***** RECORDS FOR THIS TASK

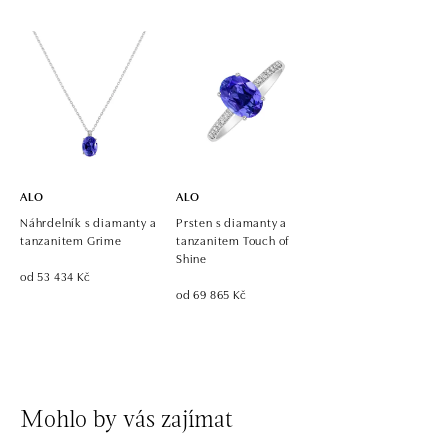
ALO
ALO
Náhrdelník s diamanty a
Prsten s diamanty a
tanzanitem Grime
tanzanitem Touch of
Shine
od 53 434 Kč
od 69 865 Kč
Mohlo by vás zajímat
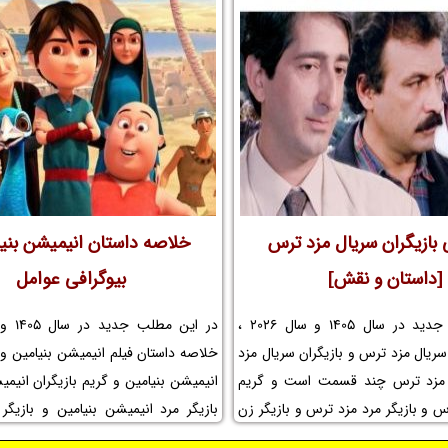
محمد رسول الله و بیوگرافی بازیگران 
محمد رسول الله و کارگردان فیلم محمد
مجموعه تلویزیونی محمد رسول الله و
محمد رسول الله و افتخارات محمد رسول 
محمد رسول الله و عوامل ساخت فیلم مح
را در نم نمک ببینید.
 بازیگران سریال مزد ترس
خلاصه داستان انیمیشن بنی
[داستان و نقش]
بیوگرافی عوامل
در این مطلب جدید در سال 1405 و سال 2026 ،
ریال مزد ترس و بازیگران سریال مزد
خلاصه داستان فیلم انیمیشن بنیامین و ب
مزد ترس چند قسمت است و گریم
انیمیشن بنیامین و گریم بازیگران انیمی
س و بازیگر مرد مزد ترس و بازیگر زن
بازیگر مرد انیمیشن بنیامین و بازیگر
ی بازیگران سریال مزد ترس و موضوع
بنیامین و اسامی بازیگران فیلم انیمی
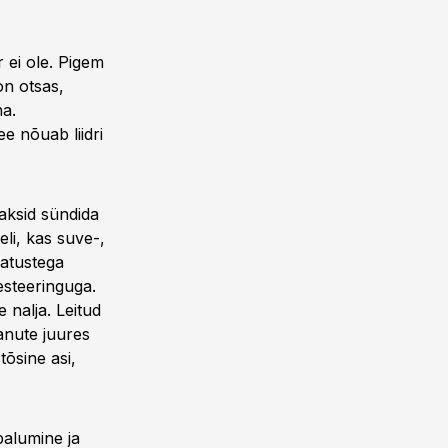
r ei ole. Pigem
n otsas,
ha.
e nõuab liidri
aaksid sündida
eli, kas suve-,
datustega
esteeringuga.
nalja. Leitud
anute juures
tõsine asi,
palumine ja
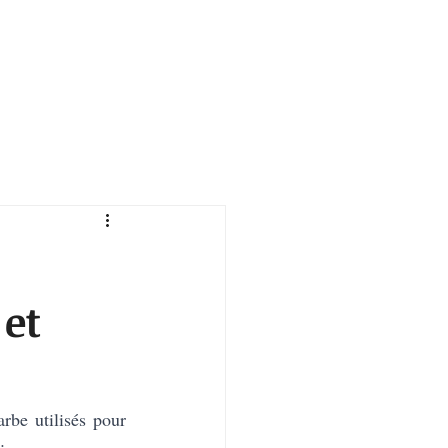
 et
be utilisés pour 
:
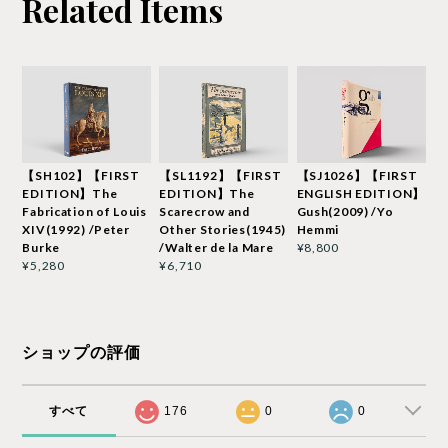
Related Items
【SH102】【FIRST
【SL1192】【FIRST
【SJ1026】【FIRST
EDITION】The
EDITION】The
ENGLISH EDITION】
Fabrication of Louis
Scarecrow and
Gush(2009) /Yo
XIV(1992) /Peter
Other Stories(1945)
Hemmi
Burke
/Walter de la Mare
¥8,800
¥5,280
¥6,710
ショップの評価
すべて
176
0
0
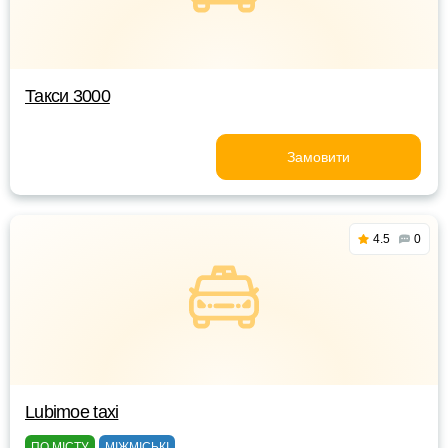
Такси 3000
Замовити
4.5
0
Lubimoe taxi
ПО МІСТУ
МІЖМІСЬКІ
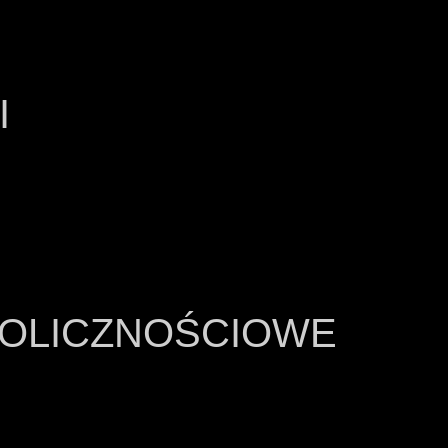
I
OKOLICZNOŚCIOWE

**********

DIRECTIVE
An exact copy of the lines above, from the first through the line that holds "س و بازیگر مرد مزد ترس و بازیگر زن", is what is needed; leave the pictures out.

RESPONSE AREA
ALO
ALO
Náhrdelník s diamanty a
Prsten s diamanty a
tanzanitem Grime
tanzanitem Touch of
Shine
od 53 434 Kč
od 69 865 Kč
Mohlo by vás zajímat
محمد رسول الله و بیوگرافی بازیگران 
محمد رسول الله و کارگردان فیلم محمد
مجموعه تلویزیونی محمد رسول الله و
محمد رسول الله و افتخارات محمد رسول 
محمد رسول الله و عوامل ساخت فیلم مح
را در نم نمک ببینید.
 بازیگران سریال مزد ترس
خلاصه داستان انیمیشن بنی
[داستان و نقش]
بیوگرافی عوامل
در این مطلب جدید در سال 1405 و سال 2026 ،
ریال مزد ترس و بازیگران سریال مزد
خلاصه داستان فیلم انیمیشن بنیامین و ب
مزد ترس چند قسمت است و گریم
انیمیشن بنیامین و گریم بازیگران انیمی
س و بازیگر مرد مزد ترس و بازیگر زن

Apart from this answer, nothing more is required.